Blair Calls Election on May 5
April 5, 2005Blair traveled to Buckingham Palace where he asked Queen Elizabeth II for permission to dissolve parliament -- a formality that marked the start of the official election campaign.
Upon returning to his Downing Street residence about 20 minutes later, he declared: "There will be a general election in Britain on May 5."
The date -- exactly one month away -- had been widely anticipated for a number of weeks, although it was announced 24 hours later than expected in the aftermath of Saturday's death of Pope John Paul II.
Labor losing lead
Labor is expected to be returned to power, but a fresh crop of opinion polls on Tuesday indicated that it was losing its lead on the main opposition Conservatives, with the Liberal Democrats well back in third place.
"From now until May 5, I and my colleagues will be out every day, in every part of Britain, talking to the British people about our driving mission for a third term," said Blair, who turns 52 on May 6.
He said Labor, in power since May 1997, wanted "to build on the progress made, to accelerate the changes, to widen still further the opportunities available to the British people."
A fundamental choice?
In a swipe at the Conservatives, he said the election would be a choice between consolidating the reforms that Labor has put in place, or a return to a time of uncertainty and instability.
"It's a big choice, a fundamental choice, and there's a lot at stake," Blair said, adding: "Our mission will be driven by values."
One of the opinion polls Tuesday, in the Financial Times newspaper, put the Conservatives five points ahead of Labor at 39 percent. The others showed Labor still in the lead, but only by two to six points.
"Beware yet another election where Mr Blair says one thing to get your vote on polling day and does something quite different afterwards," Tory leader Michael Howard (photo) told a party rally in London. "Mr Blair is already secretly grinning at the prospect of his third victory.
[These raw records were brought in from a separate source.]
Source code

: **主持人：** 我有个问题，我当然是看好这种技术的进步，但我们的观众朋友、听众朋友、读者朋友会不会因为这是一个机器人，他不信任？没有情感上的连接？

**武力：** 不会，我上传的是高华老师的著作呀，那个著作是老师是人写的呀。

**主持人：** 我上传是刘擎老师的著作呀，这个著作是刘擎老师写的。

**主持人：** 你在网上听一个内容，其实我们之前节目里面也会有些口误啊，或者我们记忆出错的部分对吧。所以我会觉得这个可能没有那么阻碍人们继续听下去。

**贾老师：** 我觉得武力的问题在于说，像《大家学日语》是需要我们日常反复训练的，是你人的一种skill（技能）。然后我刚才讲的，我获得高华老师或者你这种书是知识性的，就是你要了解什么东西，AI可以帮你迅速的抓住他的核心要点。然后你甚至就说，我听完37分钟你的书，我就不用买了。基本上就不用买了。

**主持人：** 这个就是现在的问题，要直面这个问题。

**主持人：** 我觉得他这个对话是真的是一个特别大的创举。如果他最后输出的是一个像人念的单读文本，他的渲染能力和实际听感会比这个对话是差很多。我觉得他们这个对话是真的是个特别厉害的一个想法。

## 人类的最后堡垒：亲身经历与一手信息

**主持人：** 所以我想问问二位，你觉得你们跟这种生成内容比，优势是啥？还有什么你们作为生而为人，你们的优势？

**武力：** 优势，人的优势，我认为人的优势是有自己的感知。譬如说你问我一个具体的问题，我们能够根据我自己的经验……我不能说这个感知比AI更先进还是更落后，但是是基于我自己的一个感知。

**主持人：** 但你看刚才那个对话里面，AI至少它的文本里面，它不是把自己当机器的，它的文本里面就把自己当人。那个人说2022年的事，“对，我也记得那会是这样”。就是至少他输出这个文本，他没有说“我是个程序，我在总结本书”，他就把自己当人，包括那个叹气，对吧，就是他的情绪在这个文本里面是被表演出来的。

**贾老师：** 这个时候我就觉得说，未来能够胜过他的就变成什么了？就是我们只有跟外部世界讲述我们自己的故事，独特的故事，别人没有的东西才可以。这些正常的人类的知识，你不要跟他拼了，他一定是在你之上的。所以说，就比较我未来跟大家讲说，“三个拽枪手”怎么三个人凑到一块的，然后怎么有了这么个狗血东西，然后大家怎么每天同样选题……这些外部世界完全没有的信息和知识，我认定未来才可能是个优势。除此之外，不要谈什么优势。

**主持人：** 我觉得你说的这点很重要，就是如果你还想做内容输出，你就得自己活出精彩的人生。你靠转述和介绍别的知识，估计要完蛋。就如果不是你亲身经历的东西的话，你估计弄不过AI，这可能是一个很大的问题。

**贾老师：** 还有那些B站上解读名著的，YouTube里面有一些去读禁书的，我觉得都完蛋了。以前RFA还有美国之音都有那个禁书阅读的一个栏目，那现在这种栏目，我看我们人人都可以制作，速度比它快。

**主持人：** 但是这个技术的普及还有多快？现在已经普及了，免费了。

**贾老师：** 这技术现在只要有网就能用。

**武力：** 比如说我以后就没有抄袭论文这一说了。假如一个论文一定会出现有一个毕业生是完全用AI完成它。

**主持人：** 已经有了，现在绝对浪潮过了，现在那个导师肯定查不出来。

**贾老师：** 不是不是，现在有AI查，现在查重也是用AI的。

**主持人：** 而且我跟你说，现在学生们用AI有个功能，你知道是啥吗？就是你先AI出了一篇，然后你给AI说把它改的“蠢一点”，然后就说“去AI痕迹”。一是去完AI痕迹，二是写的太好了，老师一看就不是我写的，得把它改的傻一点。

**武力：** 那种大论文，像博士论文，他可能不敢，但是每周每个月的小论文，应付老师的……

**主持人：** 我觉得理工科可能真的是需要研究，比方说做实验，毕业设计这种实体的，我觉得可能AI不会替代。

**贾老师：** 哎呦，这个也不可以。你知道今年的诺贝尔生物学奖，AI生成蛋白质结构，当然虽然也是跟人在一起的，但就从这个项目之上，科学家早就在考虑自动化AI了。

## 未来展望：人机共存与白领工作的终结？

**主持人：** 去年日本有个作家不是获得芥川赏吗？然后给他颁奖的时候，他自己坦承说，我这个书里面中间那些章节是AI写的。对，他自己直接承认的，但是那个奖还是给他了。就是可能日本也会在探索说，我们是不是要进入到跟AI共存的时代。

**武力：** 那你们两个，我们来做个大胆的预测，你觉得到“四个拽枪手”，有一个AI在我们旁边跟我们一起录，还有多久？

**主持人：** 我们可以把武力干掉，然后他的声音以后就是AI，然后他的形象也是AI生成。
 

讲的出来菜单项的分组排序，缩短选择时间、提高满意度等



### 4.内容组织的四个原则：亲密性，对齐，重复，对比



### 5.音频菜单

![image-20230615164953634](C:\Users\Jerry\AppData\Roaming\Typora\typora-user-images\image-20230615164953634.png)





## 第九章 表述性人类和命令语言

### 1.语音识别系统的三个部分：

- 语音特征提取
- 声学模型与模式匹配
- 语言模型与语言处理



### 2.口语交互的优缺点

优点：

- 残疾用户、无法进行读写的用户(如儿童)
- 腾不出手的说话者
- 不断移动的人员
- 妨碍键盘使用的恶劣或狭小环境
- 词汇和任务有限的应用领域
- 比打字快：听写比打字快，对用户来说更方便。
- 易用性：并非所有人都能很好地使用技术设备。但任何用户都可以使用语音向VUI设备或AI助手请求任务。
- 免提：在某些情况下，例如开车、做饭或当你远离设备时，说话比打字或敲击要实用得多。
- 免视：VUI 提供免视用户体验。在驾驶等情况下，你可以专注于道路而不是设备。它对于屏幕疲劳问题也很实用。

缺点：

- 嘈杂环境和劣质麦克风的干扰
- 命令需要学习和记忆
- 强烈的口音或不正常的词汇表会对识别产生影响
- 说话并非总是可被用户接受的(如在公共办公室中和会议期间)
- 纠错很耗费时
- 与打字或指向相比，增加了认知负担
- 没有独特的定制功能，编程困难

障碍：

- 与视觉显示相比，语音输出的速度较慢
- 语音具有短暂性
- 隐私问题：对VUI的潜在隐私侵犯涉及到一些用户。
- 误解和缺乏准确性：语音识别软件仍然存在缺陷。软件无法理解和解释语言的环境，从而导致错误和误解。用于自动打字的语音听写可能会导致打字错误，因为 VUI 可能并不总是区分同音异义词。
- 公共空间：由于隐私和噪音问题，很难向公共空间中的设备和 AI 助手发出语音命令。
Well, you don't have to settle for that."
With polling day now fixed, the House of Commons will have until the end of the week to push through the remaining legislation on its agenda, before the politicians hit the campaign trail in earnest.
Blair as statesman
A Labor victory would clear the way for Blair to play the role of international statesman for the remainder of this year, as he hosts the Group of Eight summit in Gleneagles, Scotland in June. He would also find himself at the helm of Britain's presidency of the European Union in the second half of this year.
Labor, a socialist party before Blair and his finance minister, Gordon Brown (photo), put it on a vote-winning centrist path in the mid-1990s, has never in its history won three elections in a row.
This time round, Labor strategists fear that complacency among bedrock Labor voters, plus anger over Blair's decision to take Britain to war in Iraq two years ago, could see its 161-seat majority in the Commons shrivel.
Last year Blair revealed that if he wins re-election, he intends to serve a full third term -- frustrating Brown's barely concealed ambition to succeed him in the top job.